• GIVEN DATA
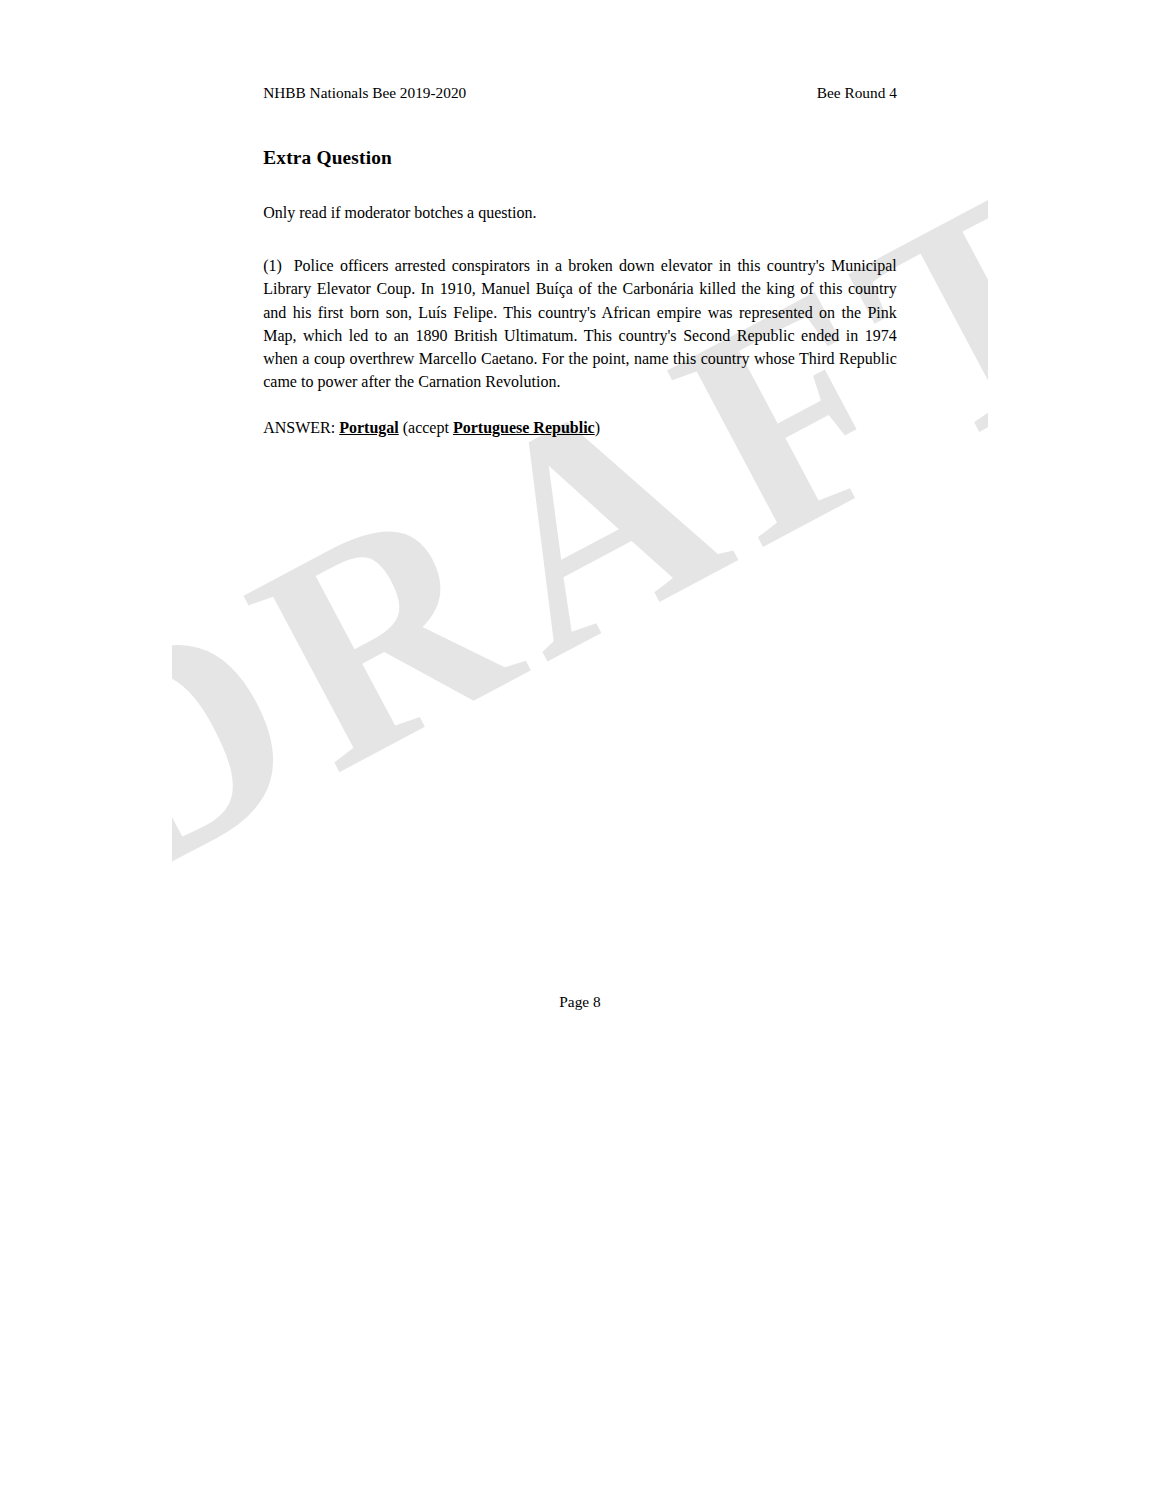DRAFT
NHBB Nationals Bee 2019-2020
Bee Round 4
Extra Question
Only read if moderator botches a question.
(1) Police officers arrested conspirators in a broken down elevator in this country's Municipal Library Elevator Coup. In 1910, Manuel Buíça of the Carbonária killed the king of this country and his first born son, Luís Felipe. This country's African empire was represented on the Pink Map, which led to an 1890 British Ultimatum. This country's Second Republic ended in 1974 when a coup overthrew Marcello Caetano. For the point, name this country whose Third Republic came to power after the Carnation Revolution.
ANSWER: Portugal (accept Portuguese Republic)
Page 8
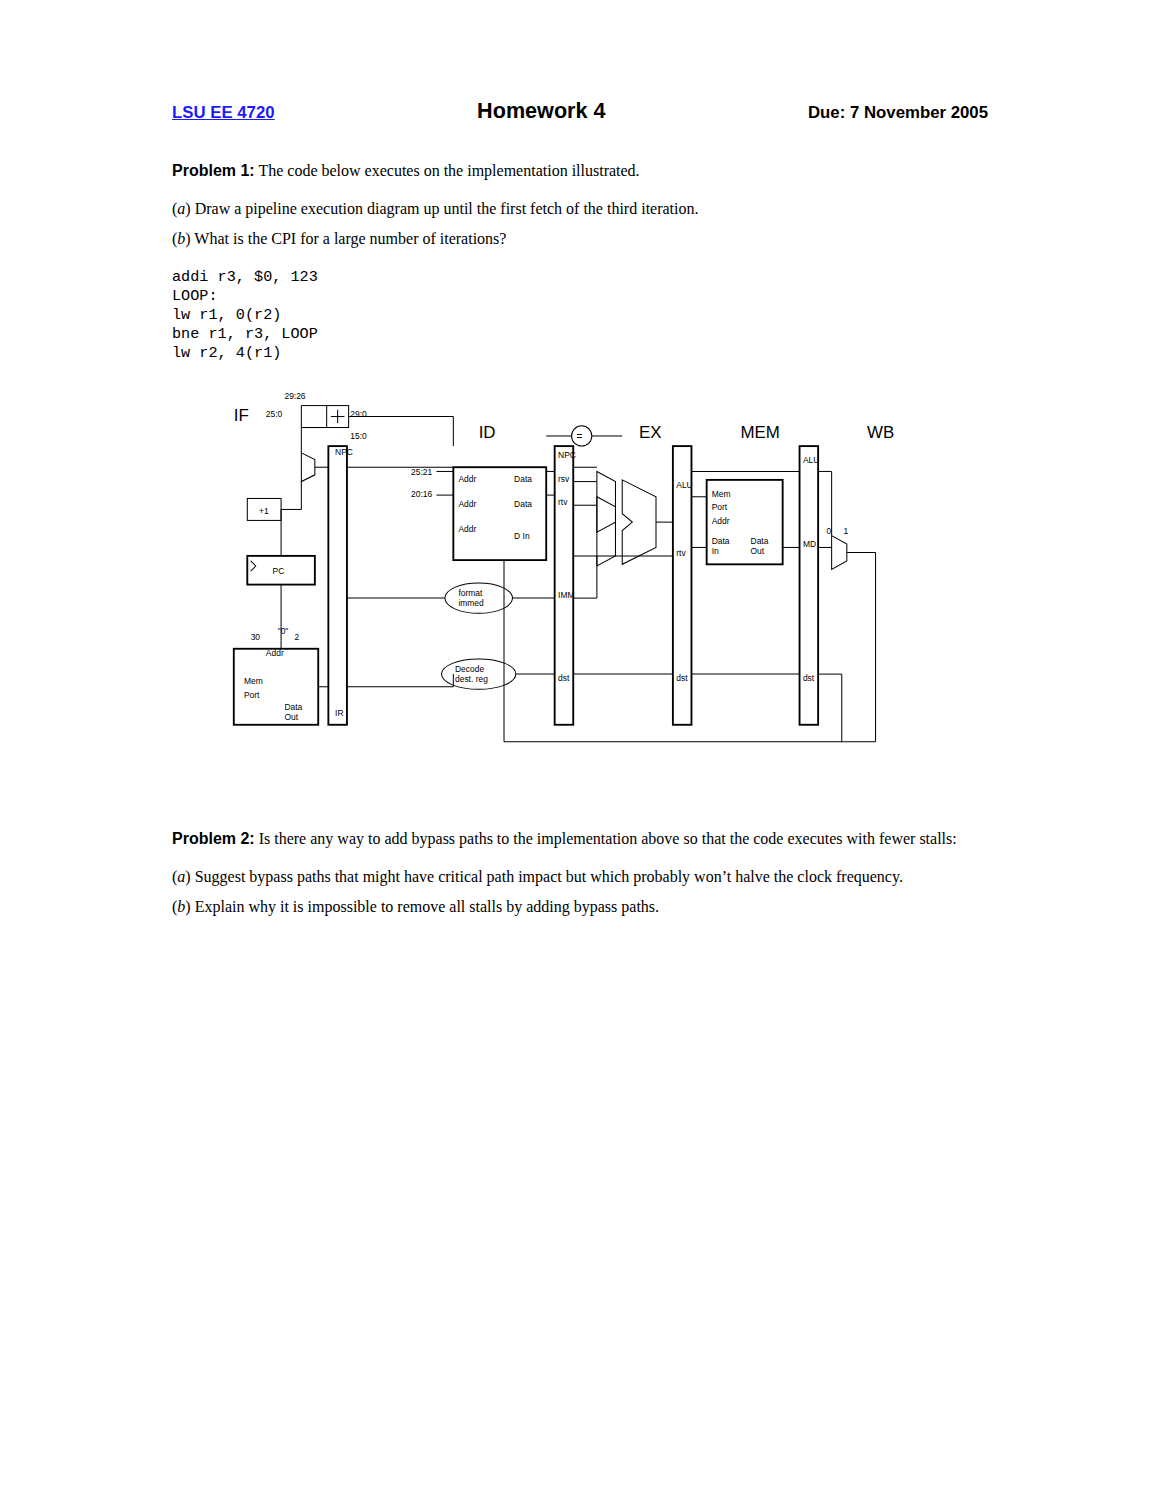LSU EE 4720 Homework 4 Due: 7 November 2005
Problem 1: The code below executes on the implementation illustrated.
(a) Draw a pipeline execution diagram up until the first fetch of the third iteration.
(b) What is the CPI for a large number of iterations?
addi r3, $0, 123
LOOP:
lw r1, 0(r2)
bne r1, r3, LOOP
lw r2, 4(r1)
Five-stage MIPS pipeline implementation diagram Block diagram of a five-stage pipeline: IF stage with PC, +1 incrementer, instruction memory port, adder and NPC/IR latches; ID stage with register file, format immediate, decode destination register; EX stage with ALU and comparator; MEM stage with data memory port; WB stage with ALU/MD multiplexer writing back to the register file. IF ID EX MEM WB 29:26 25:0 29:0 15:0 +1 30 "0" 2 Addr Mem Port Data Out PC NPC IR Addr Data Addr Data Addr D In 25:21 20:16 format immed Decode dest. reg NPC rsv rtv IMM dst = ALU rtv dst Mem Port Addr Data In Data Out ALU MD dst 0 1
Pipeline implementation diagram referenced by Problems 1 and 2.
Problem 2: Is there any way to add bypass paths to the implementation above so that the code executes with fewer stalls:
(a) Suggest bypass paths that might have critical path impact but which probably won’t halve the clock frequency.
(b) Explain why it is impossible to remove all stalls by adding bypass paths.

• TRY IT
Your answer should be the exact lines above from the one with "Problem 1: The" through the one with "lw r2, 4(r1)", both included, and nothing besides.

• COMPLETED TASK
Problem 1: The code below executes on the implementation illustrated.
(a) Draw a pipeline execution diagram up until the first fetch of the third iteration.
(b) What is the CPI for a large number of iterations?
addi r3, $0, 123
LOOP:
lw r1, 0(r2)
bne r1, r3, LOOP
lw r2, 4(r1)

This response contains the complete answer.